The Memorial Art Gallery is one of the few university-affiliated art museums that is also a museum for the community. It is recognized as one of the finest regional art museums in the nation. The collection spans 5,000 years, from the ancient world to the 21st century, and includes masterworks by such artists as Monet, Cézanne, Matisse, and Homer.

Last year ended with two major traveling exhibitions— My America: Art from The Jewish Museum Collection and Georgia O'Keeffe: Color and Conservation. The O'Keeffe exhibit attracted 50,000 people, making it one of the most popular shows in gallery history.

The Memorial Art Gallery is also a community resource. Its Creative Workshop today has 3,500 students, one of the largest museum art schools in the country.

The University's contributions to cultural life in Rochester extend beyond the Eastman School of Music and the Memorial Art Gallery. The River Campus also plays a vital role. Particularly significant have been frequent events open to the public at the Strong Auditorium such as our annual Martin Luther King, Jr. lecture, which this year featured the Reverend Jesse Jackson, and ongoing programs such as the Plutzik Reading Series, which during the past four decades has presented over 250 writers, including Nobel laureate J.M. Coetzee and United States Poet Laureate Rita Dove.


Two themes ultimately emerge from our first 157 years together.

First, the University has and will continue to grow, and our growth will be in Rochester. The pace of this growth is inspiring. In 1900 we were a university with approximately 200 students, none of whom were women. Now we are a university with over 8,800 students, approximately half of whom are women. A useful way to measure the pace of change is by focusing on the square footage of University buildings. In 1930, largely after the enormous expansion associated with the creation of the River Campus, the Eastman School of Music, and the Medical campus, there were approximately 2 million square feet of facilities at the University of Rochester. By 1950, this total had grown to 3 million square feet. In the next six decades, the University has added 8 million more square feet and now directly owns 158 buildings with additional lease arrangements just shy of another three quarters of a million square feet of property.

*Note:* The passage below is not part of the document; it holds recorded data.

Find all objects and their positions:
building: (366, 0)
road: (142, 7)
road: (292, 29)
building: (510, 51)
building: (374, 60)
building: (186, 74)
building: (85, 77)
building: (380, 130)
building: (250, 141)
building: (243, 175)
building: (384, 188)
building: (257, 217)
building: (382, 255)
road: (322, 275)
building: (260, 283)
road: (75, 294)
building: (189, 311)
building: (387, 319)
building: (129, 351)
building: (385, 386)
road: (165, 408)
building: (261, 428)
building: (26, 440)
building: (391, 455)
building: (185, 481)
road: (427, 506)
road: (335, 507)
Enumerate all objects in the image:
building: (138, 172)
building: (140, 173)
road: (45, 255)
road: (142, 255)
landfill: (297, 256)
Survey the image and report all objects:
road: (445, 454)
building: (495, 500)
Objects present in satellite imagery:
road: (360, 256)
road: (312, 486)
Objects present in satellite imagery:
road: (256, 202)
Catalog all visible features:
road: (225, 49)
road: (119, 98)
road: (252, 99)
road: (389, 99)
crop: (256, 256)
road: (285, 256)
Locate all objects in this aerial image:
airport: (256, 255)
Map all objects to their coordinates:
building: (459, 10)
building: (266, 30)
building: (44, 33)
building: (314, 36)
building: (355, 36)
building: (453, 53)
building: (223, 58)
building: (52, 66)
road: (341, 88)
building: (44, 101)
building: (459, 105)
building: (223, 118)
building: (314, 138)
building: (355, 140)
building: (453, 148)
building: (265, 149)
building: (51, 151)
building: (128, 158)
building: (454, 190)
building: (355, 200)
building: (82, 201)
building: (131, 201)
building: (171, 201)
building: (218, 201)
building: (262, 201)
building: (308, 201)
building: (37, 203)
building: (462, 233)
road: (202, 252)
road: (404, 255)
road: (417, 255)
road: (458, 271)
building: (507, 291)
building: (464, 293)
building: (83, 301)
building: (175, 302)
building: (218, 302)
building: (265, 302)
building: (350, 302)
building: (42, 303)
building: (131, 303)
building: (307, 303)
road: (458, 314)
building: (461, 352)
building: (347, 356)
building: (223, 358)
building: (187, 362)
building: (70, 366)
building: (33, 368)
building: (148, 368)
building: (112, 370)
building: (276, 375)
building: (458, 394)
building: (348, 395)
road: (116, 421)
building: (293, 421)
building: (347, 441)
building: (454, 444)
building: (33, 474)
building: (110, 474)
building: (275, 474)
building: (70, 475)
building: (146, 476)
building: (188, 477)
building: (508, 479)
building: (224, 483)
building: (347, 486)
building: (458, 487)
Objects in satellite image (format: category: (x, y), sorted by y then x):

Second, what is particularly striking about the nature of the University's relationship to the community is its breadth and cultural richness. When the Places Rated Almanac recently voted Rochester as number six among the best places to live in the United States, they were in part recognizing a metropolitan area with an outstanding university and college community, cultural resources including Eastman Theatre and the Memorial Art Gallery, and first rate health care.

For the greater Rochester community, the fundamental challenges remain economic development and job creation. There are no simple or rapid answers. But the University of Rochester is playing and intends to play a vital role in our evolving future. For many communities, research universities have become the pivotal economic actors. In Los Angeles, for example, the University of Southern California is now the largest employer; in St. Louis, it is Washington University; for the entire state of Maryland, Johns Hopkins plays this role. These research universities, like the University of Rochester, produce new knowledge through research; generate spinoffs and royalty income; provide the highest quality health care; and educate students in a wide array of fields from the humanities and social sciences to life sciences and engineering to education and business in ways that allow their home cities to compete in the global knowledge economy while enriching these communities through arts and culture.

Our challenge at this University is to accelerate our progress. We look forward to working with our partners in all levels of government, the business community, and our neighbors to help build a greater Rochester. If universities were ever like cities on a hill, separate and apart from their surrounding communities, those days are long over. We are part of the greater Rochester community. And we are proud to be part of this wonderful community.